---------- GIVEN ENTRIES

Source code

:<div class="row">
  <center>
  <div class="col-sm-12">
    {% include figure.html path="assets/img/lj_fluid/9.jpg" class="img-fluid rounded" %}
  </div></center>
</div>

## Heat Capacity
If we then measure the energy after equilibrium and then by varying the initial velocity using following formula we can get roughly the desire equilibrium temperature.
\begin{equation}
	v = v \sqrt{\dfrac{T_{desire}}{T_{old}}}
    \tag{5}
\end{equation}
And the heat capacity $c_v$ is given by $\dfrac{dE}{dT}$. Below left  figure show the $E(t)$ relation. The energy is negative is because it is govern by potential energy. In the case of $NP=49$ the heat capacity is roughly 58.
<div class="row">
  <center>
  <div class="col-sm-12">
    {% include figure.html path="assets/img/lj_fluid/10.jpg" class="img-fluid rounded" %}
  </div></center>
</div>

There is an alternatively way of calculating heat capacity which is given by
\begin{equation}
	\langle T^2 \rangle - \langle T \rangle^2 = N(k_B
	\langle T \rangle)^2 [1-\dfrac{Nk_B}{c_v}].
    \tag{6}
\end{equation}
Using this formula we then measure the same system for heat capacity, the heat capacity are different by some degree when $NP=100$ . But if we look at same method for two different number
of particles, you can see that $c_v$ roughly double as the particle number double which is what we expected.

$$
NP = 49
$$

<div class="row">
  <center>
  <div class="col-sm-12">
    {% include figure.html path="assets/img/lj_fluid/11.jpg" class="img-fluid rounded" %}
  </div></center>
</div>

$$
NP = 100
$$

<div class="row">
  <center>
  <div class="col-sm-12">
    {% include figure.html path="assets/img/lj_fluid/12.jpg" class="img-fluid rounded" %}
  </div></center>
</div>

--------------------
---------- GIVEN ENTRIES

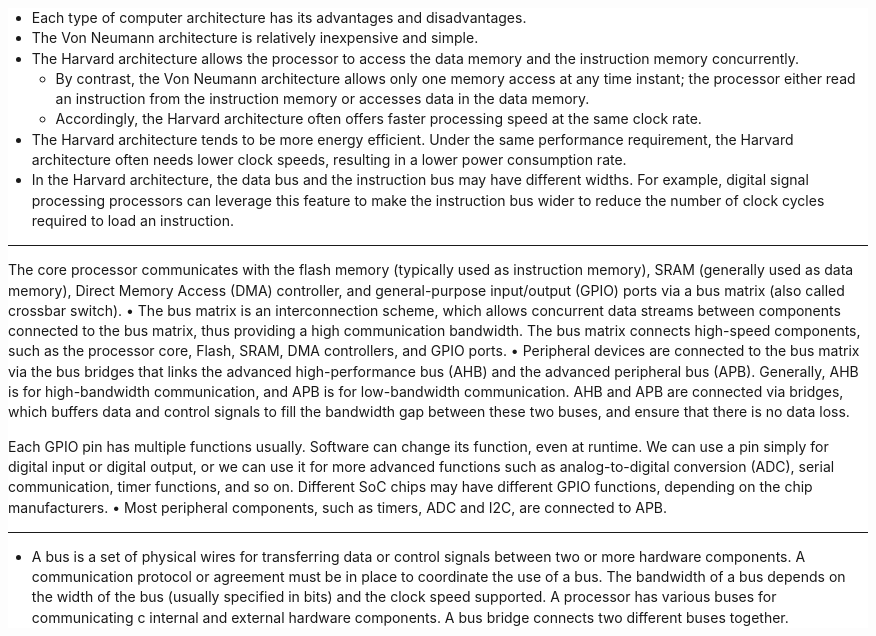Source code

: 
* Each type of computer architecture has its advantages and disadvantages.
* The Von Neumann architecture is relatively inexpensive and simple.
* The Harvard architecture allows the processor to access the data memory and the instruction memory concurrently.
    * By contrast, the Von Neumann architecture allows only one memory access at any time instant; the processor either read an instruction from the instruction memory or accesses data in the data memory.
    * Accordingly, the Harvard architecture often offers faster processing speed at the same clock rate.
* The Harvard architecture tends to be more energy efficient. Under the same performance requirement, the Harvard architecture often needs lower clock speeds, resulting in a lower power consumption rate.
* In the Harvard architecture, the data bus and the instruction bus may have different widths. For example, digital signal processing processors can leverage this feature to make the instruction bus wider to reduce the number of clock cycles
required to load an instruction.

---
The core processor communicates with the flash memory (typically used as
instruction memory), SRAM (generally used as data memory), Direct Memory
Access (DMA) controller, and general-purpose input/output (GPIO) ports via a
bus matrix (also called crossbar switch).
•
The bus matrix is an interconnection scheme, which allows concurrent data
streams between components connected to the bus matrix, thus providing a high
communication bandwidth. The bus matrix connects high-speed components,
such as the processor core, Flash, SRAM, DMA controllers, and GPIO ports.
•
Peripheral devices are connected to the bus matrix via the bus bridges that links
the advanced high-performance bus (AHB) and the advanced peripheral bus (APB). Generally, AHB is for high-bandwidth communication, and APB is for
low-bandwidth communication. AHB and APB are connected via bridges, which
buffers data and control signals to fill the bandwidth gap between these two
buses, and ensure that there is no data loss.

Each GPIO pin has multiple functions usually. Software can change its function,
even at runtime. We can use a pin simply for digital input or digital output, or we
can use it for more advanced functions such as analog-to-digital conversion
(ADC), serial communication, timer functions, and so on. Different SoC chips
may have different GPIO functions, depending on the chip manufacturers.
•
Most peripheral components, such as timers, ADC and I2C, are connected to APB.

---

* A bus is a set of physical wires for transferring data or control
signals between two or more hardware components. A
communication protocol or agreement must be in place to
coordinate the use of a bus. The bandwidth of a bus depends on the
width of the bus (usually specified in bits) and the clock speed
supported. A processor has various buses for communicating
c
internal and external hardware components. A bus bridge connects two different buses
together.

--------------------

• _TASK PROMPT_
Copy the lines above exactly, beginning at the line that has "same clock rate." and stopping after the line that has "power consumption rate.", and omit the rest.

• _ANSWER TO THE PROBLEM_
    * Accordingly, the Harvard architecture often offers faster processing speed at the same clock rate.
* The Harvard architecture tends to be more energy efficient. Under the same performance requirement, the Harvard architecture often needs lower clock speeds, resulting in a lower power consumption rate.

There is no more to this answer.